## TASK INSTRUCTIONS
Return every line of the data below, exactly.

........

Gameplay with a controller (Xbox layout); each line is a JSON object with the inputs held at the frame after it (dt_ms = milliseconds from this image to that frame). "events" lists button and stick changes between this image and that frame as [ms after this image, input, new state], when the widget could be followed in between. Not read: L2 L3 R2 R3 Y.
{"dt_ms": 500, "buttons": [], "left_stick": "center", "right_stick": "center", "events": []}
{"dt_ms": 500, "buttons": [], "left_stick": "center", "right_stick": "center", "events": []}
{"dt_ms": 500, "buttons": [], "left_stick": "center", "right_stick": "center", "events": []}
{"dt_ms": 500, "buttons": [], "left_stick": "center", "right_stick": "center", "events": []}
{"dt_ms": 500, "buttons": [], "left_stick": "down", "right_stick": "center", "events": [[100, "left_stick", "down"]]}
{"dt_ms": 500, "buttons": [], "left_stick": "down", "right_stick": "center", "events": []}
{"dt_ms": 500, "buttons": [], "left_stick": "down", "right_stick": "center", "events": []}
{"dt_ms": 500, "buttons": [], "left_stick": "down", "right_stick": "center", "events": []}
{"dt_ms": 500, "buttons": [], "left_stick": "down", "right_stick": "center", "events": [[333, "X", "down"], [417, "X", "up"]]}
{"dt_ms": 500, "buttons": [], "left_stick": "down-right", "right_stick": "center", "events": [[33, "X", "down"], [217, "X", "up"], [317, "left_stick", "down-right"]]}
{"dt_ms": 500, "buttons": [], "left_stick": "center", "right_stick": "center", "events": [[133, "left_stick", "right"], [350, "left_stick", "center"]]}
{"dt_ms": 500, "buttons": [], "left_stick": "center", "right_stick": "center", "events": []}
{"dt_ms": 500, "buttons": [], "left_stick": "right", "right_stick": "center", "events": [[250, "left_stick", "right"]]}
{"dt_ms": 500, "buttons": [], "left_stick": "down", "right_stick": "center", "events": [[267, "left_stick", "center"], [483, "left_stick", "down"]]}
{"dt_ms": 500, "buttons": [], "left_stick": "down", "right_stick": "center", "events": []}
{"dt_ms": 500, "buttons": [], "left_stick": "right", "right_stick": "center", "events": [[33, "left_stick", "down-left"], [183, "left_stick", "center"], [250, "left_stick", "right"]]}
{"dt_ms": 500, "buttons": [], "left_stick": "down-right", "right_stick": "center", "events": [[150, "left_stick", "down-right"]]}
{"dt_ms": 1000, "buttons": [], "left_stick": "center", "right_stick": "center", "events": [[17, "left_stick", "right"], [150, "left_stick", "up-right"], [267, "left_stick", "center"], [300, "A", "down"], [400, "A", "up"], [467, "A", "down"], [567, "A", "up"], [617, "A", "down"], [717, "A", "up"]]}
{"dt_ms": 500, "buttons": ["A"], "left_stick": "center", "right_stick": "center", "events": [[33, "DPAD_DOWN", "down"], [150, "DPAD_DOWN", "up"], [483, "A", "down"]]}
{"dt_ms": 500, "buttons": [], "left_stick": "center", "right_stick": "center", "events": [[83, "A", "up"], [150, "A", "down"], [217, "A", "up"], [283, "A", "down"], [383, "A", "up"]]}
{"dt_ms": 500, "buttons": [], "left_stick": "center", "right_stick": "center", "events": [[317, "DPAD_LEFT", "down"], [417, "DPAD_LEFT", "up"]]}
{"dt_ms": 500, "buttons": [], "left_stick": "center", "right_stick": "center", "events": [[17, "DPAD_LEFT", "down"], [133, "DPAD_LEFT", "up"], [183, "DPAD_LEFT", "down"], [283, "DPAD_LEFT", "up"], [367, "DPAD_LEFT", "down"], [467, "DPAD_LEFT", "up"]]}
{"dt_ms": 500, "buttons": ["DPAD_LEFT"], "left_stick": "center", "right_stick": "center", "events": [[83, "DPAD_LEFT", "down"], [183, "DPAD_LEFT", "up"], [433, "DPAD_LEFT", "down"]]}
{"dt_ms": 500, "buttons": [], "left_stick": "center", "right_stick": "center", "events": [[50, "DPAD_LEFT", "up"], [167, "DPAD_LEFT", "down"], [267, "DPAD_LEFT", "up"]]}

........

## RESULT OF THE EXERCISE
Gameplay with a controller (Xbox layout); each line is a JSON object with the inputs held at the frame after it (dt_ms = milliseconds from this image to that frame). "events" lists button and stick changes between this image and that frame as [ms after this image, input, new state], when the widget could be followed in between. Not read: L2 L3 R2 R3 Y.
{"dt_ms": 500, "buttons": [], "left_stick": "center", "right_stick": "center", "events": []}
{"dt_ms": 500, "buttons": [], "left_stick": "center", "right_stick": "center", "events": []}
{"dt_ms": 500, "buttons": [], "left_stick": "center", "right_stick": "center", "events": []}
{"dt_ms": 500, "buttons": [], "left_stick": "center", "right_stick": "center", "events": []}
{"dt_ms": 500, "buttons": [], "left_stick": "down", "right_stick": "center", "events": [[100, "left_stick", "down"]]}
{"dt_ms": 500, "buttons": [], "left_stick": "down", "right_stick": "center", "events": []}
{"dt_ms": 500, "buttons": [], "left_stick": "down", "right_stick": "center", "events": []}
{"dt_ms": 500, "buttons": [], "left_stick": "down", "right_stick": "center", "events": []}
{"dt_ms": 500, "buttons": [], "left_stick": "down", "right_stick": "center", "events": [[333, "X", "down"], [417, "X", "up"]]}
{"dt_ms": 500, "buttons": [], "left_stick": "down-right", "right_stick": "center", "events": [[33, "X", "down"], [217, "X", "up"], [317, "left_stick", "down-right"]]}
{"dt_ms": 500, "buttons": [], "left_stick": "center", "right_stick": "center", "events": [[133, "left_stick", "right"], [350, "left_stick", "center"]]}
{"dt_ms": 500, "buttons": [], "left_stick": "center", "right_stick": "center", "events": []}
{"dt_ms": 500, "buttons": [], "left_stick": "right", "right_stick": "center", "events": [[250, "left_stick", "right"]]}
{"dt_ms": 500, "buttons": [], "left_stick": "down", "right_stick": "center", "events": [[267, "left_stick", "center"], [483, "left_stick", "down"]]}
{"dt_ms": 500, "buttons": [], "left_stick": "down", "right_stick": "center", "events": []}
{"dt_ms": 500, "buttons": [], "left_stick": "right", "right_stick": "center", "events": [[33, "left_stick", "down-left"], [183, "left_stick", "center"], [250, "left_stick", "right"]]}
{"dt_ms": 500, "buttons": [], "left_stick": "down-right", "right_stick": "center", "events": [[150, "left_stick", "down-right"]]}
{"dt_ms": 1000, "buttons": [], "left_stick": "center", "right_stick": "center", "events": [[17, "left_stick", "right"], [150, "left_stick", "up-right"], [267, "left_stick", "center"], [300, "A", "down"], [400, "A", "up"], [467, "A", "down"], [567, "A", "up"], [617, "A", "down"], [717, "A", "up"]]}
{"dt_ms": 500, "buttons": ["A"], "left_stick": "center", "right_stick": "center", "events": [[33, "DPAD_DOWN", "down"], [150, "DPAD_DOWN", "up"], [483, "A", "down"]]}
{"dt_ms": 500, "buttons": [], "left_stick": "center", "right_stick": "center", "events": [[83, "A", "up"], [150, "A", "down"], [217, "A", "up"], [283, "A", "down"], [383, "A", "up"]]}
{"dt_ms": 500, "buttons": [], "left_stick": "center", "right_stick": "center", "events": [[317, "DPAD_LEFT", "down"], [417, "DPAD_LEFT", "up"]]}
{"dt_ms": 500, "buttons": [], "left_stick": "center", "right_stick": "center", "events": [[17, "DPAD_LEFT", "down"], [133, "DPAD_LEFT", "up"], [183, "DPAD_LEFT", "down"], [283, "DPAD_LEFT", "up"], [367, "DPAD_LEFT", "down"], [467, "DPAD_LEFT", "up"]]}
{"dt_ms": 500, "buttons": ["DPAD_LEFT"], "left_stick": "center", "right_stick": "center", "events": [[83, "DPAD_LEFT", "down"], [183, "DPAD_LEFT", "up"], [433, "DPAD_LEFT", "down"]]}
{"dt_ms": 500, "buttons": [], "left_stick": "center", "right_stick": "center", "events": [[50, "DPAD_LEFT", "up"], [167, "DPAD_LEFT", "down"], [267, "DPAD_LEFT", "up"]]}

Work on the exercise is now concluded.